Retinal changes can be early sign of dementia. Researchers have found a direct correlation with functional cell loss in the retina and signs of dementia in people at genetic risk for frontotemporal dementia (FTD). The study, by scientists from the University of Alabama, Birmingham (UAB), Gladstone Institutes, and the University of California, San Francisco, was published in the Journal of Experimental Medicine. It shows that retinal changes occur much earlier than changes in the patient’s behavior.

Li Gan, PhD, lead investigator at Gladstone Institutes said, “Retinal degeneration was detectable in mutation carriers prior to the onset of cognitive symptoms, establishing retinal thinning as one of the earliest observable signs of familial FTD. This means that retinal thinning could be an easily measured outcome for clinical trials.”
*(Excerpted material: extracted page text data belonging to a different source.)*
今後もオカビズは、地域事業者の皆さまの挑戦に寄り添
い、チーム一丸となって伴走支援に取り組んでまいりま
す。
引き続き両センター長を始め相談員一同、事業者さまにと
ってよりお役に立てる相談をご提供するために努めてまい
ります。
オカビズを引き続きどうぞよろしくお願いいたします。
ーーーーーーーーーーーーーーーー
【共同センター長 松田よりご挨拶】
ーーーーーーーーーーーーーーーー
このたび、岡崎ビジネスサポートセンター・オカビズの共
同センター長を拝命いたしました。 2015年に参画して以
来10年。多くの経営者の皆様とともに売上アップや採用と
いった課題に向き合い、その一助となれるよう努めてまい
The researchers used an electroretinogram as the measuring device in their subjects. Effectively an EKG for the eye, ERG measures the electrical signal activity of ganglion cells located near the inner surface of the retina. The researchers compared ganglion cell activity in healthy subjects with subjects with FTD, noting a significant decrease in cell activity in the retinas of subjects with dementia.

“The results of this study show that we can use the thinning of retinal cells as a marker for this type of dementia,” said Eric Robertson, MD, PhD, associate professor at UAB, Department of Vision Sciences. “Further studies may also help determine whether the changes in the retina can be utilized as a marker of disease progression.”

QLT merger agreement terminated. QLT Inc. (Vancouver, Canada), the developer of Visudyne PDT for the treatment of wet AMD, was left at the altar when its prospective merger partner, Auxilium Pharmaceuticals (Chesterbrook, PA), agreed to be acquired by Endo International (Dublin, Ireland). QLT did not walk away empty-handed, as it will receive a termination fee of $28.4 million.

Since selling its Visudyne business to Valeant Pharmaceuticals in 2012, QLT has focused on synthetic retinoids to treat inherited retinal diseases.